3.2.   Characteristics of "Figure-of-8" Intraatrial Tachycardia in Patients After Complex Atriotomy

"Figure-of-8" tachycardia with a common isthmus in the systemic venous atrium involved clockwise propagation around a scar and/or double potentials in the right lateral free wall and counterclockwise propagation around anterior atrial incisions that were left from surgery associated with the Senning operation for transposition of the great arteries. A long ablative lesion bridging the superior and inferior parts of the Senning surgical baffle resulted in successful ablation with no recurrence of tachycardia in more than 4 years.
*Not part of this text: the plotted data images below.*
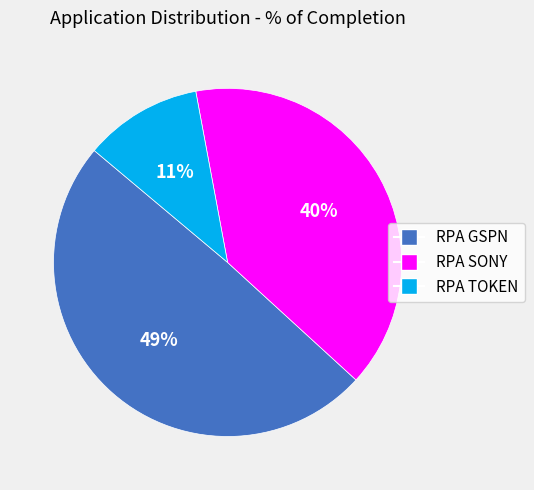

The RPA GSPN slice represents 62% of the pie. True or false?

False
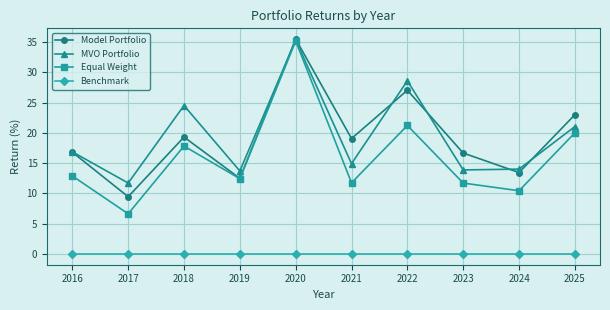

Which series ends up on top after the final intersection of Model Portfolio and MVO Portfolio?

Model Portfolio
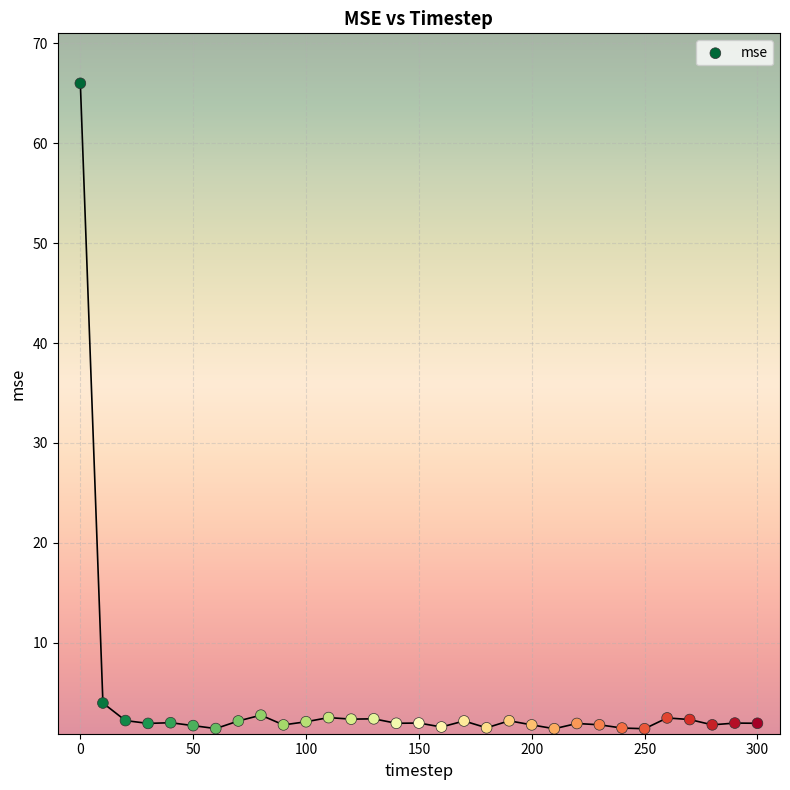

What is the range of X values (max minus min)?

300.0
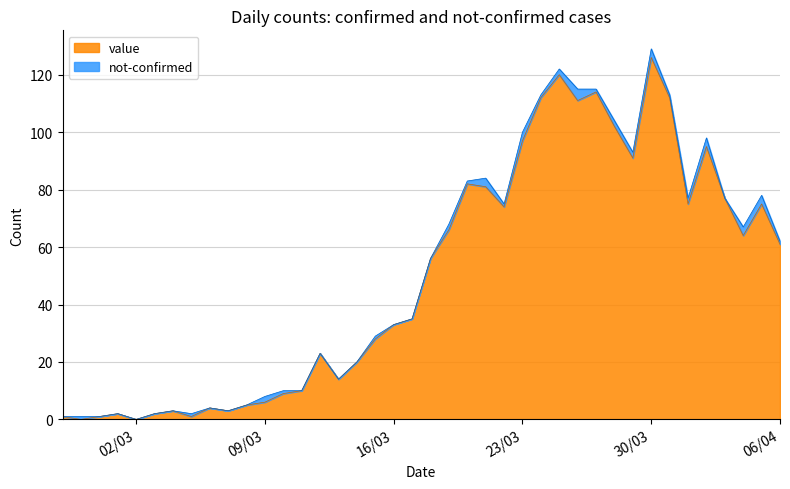

How many values are below 56?

20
"Figure-of-8" tachycardia in the pulmonary venous side, involved counterclockwise propagation around the mitral valve annulus and clockwise propagation around double potentials recorded on the lateral right free wall of the pulmonary venous atrium. Successful ablation was achieved from the posterolateral right free wall of the pulmonary venous atrium to the mitral valve.

Another two "Figure-of-8" tachycardias were noted in patients after Fontan operations. One of these demonstrated a common isthmus between an anterior atriotomy and an atrial septal defect patch and was successfully ablated. The second "Figure-of-8" tachycardia could not be ablated presumably because a transmural lesion could not be achieved. Ablative lesions from the right atrial posterolateral wall to both the IVC and the tricuspid valve dimple did not result in successful ablation of this tachycardia. This patient has had no clinical recurrence after 8 months of follow-up.

3.3.   Ablation of "Figure-of-8" Intraatrial Reentry Tachycardia

In patients with "Figure-of-8" atrial tachycardias application of radiofrequency energy to the common isthmus between the two loops was used to target successful ablation. In patients with a simple atriotomy a "Figure-of-8" intraatrial reentry tachycardia was noted in a patient with Ebstein's anomaly after tricuspid valve replacement and in a patient after Tetralogy of Fallot repair. One of these was successfully ablated. The other "Figure-of-8" intraatrial reentrant tachycardias occurred in patients after complex atriotomy. Two of these occurred in patients with transposition of the great arteries after Senning operation. Both of these could be successfully ablated. The final two "Figure-of-8" reentry tachycardias occurred in patients after a Fontan operation. One of these could not be successfully ablated. The overall success rate by targeting the common isthmus between the two loops of a "Figure-of-8" intraatrial tachycardia is 4 out 6. We suspect that the failure rate was in part related to the inability to achieve a transmural lesion.

4.  Conclusions

Complex "Figure-of-8" intraatrial reentry tachycardias can occur in patients after simple or complex atriotomy for congenital heart disease, but appear to be more common in patients after complex atriotomies for repair or palliation of congenital heart disease. These tachycardias appear not to be subeustachian isthmus dependent.